Y como es habitual en estas novelas, el hecho de sangre surgirá promediando el libro y no en sus primeras páginas. Jackson anda detrás de un adúltero, y la casualidad lo envolverá en la reapertura de un caso que involucra un círculo de pedófilos que en su momento fue desarmado, pero que los que se ocupaban de la logística transformaron en trata de blancas.

 

Y como ya mencionamos, el punto fuerte de Atkinson es la creación de personajes que nos importan o interesan.

 

Hasta el cuarto libro, los mismos fueron publicados con dos años de diferencia, pero 9 años pasaron entre el cuarto y el quinto. Este hiato hizo que el personaje perruno del título del cuarto no reapareciera en el quinto.

 

Jackson rescató este perrito del maltrato de un matón que lo había heredado de una mujer que lo abandonó, no la juzgamos, por ahí en el apuro por huir y sobrevivir no se llevó al perrito, lo que debió haber hecho. El pobre tuvo suerte y cayó en manos de Jackson, al que en un momento decisivo le salvó la vida, porque de no ser por la tozudez del perrito, Jackson no contaba el cuento.

 

En la saga 5 años trascurrieron entre el cuarto y el quinto libro, así que esperaba que este perrito de nombre horrible, Embajador, al que Jackson prometió cambiarle el nombre al final del relato, reapareciera, pero no. En su lugar (porque los perros son personajes en estos libros, aparece Dido, la perrita de Julia que anda en sus últimos achaques.

 

Y cuando se la devuelve a Julia, Embajador es mencionado de soslayo: "Jackson echó de menos al animal de inmediato; quizá debería buscarse un perro solo para él.

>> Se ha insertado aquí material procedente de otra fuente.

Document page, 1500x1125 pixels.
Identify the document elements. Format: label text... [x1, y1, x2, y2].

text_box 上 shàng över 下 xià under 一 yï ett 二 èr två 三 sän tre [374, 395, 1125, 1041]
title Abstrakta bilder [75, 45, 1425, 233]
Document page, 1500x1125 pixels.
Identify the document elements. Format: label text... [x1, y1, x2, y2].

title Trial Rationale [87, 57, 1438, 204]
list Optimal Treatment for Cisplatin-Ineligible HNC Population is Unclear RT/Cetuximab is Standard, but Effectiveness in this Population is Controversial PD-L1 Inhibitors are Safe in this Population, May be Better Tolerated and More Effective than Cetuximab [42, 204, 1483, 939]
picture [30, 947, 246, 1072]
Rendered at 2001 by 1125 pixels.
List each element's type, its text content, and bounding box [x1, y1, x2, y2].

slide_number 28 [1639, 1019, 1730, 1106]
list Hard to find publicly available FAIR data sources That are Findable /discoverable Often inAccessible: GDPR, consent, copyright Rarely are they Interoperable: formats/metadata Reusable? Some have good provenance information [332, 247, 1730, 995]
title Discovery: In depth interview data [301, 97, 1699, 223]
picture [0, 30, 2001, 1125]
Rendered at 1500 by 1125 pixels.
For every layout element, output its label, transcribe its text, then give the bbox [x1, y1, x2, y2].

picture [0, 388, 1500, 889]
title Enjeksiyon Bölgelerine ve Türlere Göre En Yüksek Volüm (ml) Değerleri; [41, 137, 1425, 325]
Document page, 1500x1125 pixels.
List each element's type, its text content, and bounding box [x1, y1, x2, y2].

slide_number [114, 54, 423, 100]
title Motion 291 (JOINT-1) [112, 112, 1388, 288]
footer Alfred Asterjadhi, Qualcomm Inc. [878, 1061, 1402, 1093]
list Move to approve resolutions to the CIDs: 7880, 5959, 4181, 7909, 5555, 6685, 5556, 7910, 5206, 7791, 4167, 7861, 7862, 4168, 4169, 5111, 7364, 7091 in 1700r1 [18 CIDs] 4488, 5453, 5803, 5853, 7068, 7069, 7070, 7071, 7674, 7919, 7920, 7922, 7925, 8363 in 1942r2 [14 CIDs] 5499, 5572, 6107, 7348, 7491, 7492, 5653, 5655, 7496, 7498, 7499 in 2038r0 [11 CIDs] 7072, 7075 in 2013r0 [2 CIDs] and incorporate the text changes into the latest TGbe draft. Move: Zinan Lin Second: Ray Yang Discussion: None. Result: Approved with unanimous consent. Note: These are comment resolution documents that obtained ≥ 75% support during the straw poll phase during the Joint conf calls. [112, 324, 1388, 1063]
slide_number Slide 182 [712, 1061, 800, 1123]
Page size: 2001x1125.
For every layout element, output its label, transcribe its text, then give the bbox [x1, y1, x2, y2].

Había estado brevemente a cargo de un chucho poco satisfactorio con un nombre absurdo. A lo mejor podía conseguirse uno más viril: un collie, tal vez, o un pastor alsaciano, y llamarlo Spike o Rebel."

 

A mí me gustaba Embajador. ¿Se sabrá algo más de él en la última novela de serie hasta el momento que fue publicada el año pasado, Muerte en Rock Hall? Si es así, después les cuento.